The Clean Development Mechanism (CDM) and other Kyoto inspired carbon reductions schemes delivered huge reductions between 2008 and 2012. The CDM and EU Joint Implementation led to the creation of over 9,000 emission reducing projects and resulted in existing and future emission reductions of over 7.87 billion CERs over these projects’ useful working lives. The carbon price required to incentivise this was €8 per ton of CO2e.

However, these project based mechanisms now lie dormant as the carbon price is so low (€0.48) there is no incentive for additional projects to go ahead. But why did the carbon price crash?

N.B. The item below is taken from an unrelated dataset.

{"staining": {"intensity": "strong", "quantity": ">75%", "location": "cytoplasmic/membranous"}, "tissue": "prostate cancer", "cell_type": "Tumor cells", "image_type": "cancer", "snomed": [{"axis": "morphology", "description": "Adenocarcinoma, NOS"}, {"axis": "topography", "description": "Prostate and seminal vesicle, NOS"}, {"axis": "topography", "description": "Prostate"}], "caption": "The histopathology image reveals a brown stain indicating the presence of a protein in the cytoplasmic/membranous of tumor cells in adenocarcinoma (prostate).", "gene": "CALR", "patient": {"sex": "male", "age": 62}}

  1. Lack of progress in a new global treaty
  2. Reduction in aggregate demand for electricity due to the global financial crisis, naturally reducing demand for carbon offsets and permits
  3. Oversupply of emission reductions due to the success of the Clean Development Mechanism and the Joint Initiative
  4. Lack of support from Eastern European countries still heavily reliant on coal

When the carbon price crashed, the political fix was fighting global warming on a protectionist basis, through the quickest and easiest mechanism energy policy could provide: highly subsidised solar and wind. Which has brought the electricity market to a state of price chaos.

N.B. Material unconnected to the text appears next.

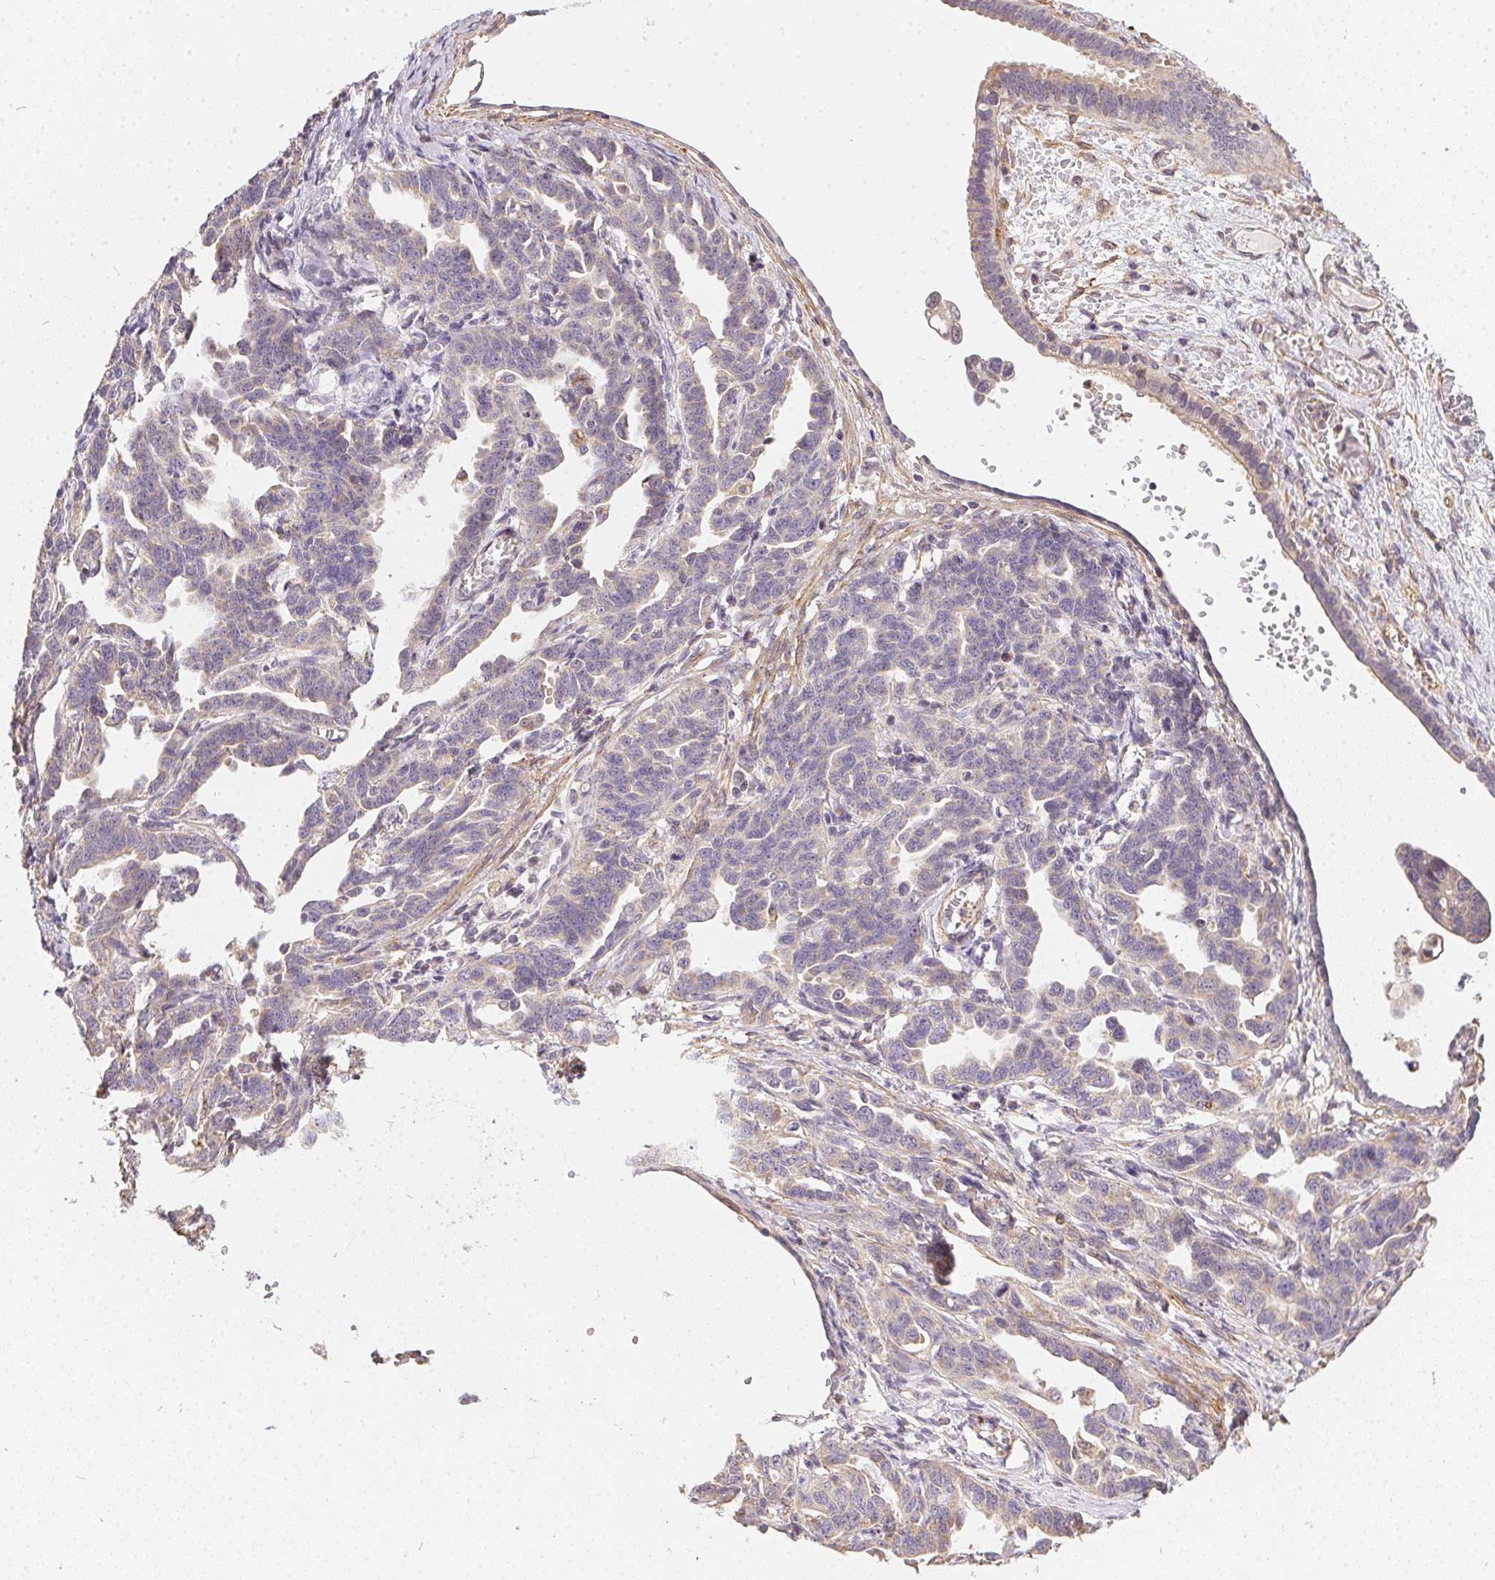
{"staining": {"intensity": "negative", "quantity": "none", "location": "none"}, "tissue": "ovarian cancer", "cell_type": "Tumor cells", "image_type": "cancer", "snomed": [{"axis": "morphology", "description": "Cystadenocarcinoma, serous, NOS"}, {"axis": "topography", "description": "Ovary"}], "caption": "The immunohistochemistry (IHC) histopathology image has no significant positivity in tumor cells of ovarian cancer tissue. The staining was performed using DAB (3,3'-diaminobenzidine) to visualize the protein expression in brown, while the nuclei were stained in blue with hematoxylin (Magnification: 20x).", "gene": "REV3L", "patient": {"sex": "female", "age": 69}}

The fundamental problem is that we seem unable to decide how we are going to fight the problem and everyone seems to want to have a say. The Kyoto Protocol is designed to work with Green House Gas Emissions. The EU then came in with the European Union Emissions Trading Scheme and the Joint Implementation to finance carbon reduction projects. But the UK government rejected the Joint Implementation Mechanism and instead launched a domestic subsidy scheme promoting Solar and Wind as the fix (do you know at its highest subsidy levels taxpayers were spending £300 per emission reduction?), plus we were providing tax breaks to companies building these projects via EIS, which is another form of indirect subsidy.

The current coalition government has realised this, reduced the subsidies and restricted EIS reliefs but not before wasting billions of pounds building an ineffective energy system. It could have been worse, in other parts of the EU the effects have been even more disruptive on electricity markets. Germany has completely wrecked theirs through almost forcing the deployment of solar and wind. At times, when it is windy they are getting negative electricity prices. They do at least get a nice summer where solar can provide some reasonably predictable base load, but nevertheless this is one green policy that has destabilised the basic economics of electricity markets, and without that core economic and political stability there can be no consistent emission reduction policy.

Going forward all policy makers need to understand the following:

  • Green energy is all about reducing CO2e emissions, so you need to put a price on greenhouse gas emissions and emission reductions. The financial incentives you deem appropriate should flow from this core principle. Use the European Union Emission Trading Scheme to create the price signal, not subsidies.
  • Be wary of wind because for this technology to really work we need energy storage technology more advanced that just pumping water up a hill. That’s a role for instruments like subsidies, to finance investment in storage capacity to make wind power more effective.
  • This is a global problem and so needs a global co-ordinated solution.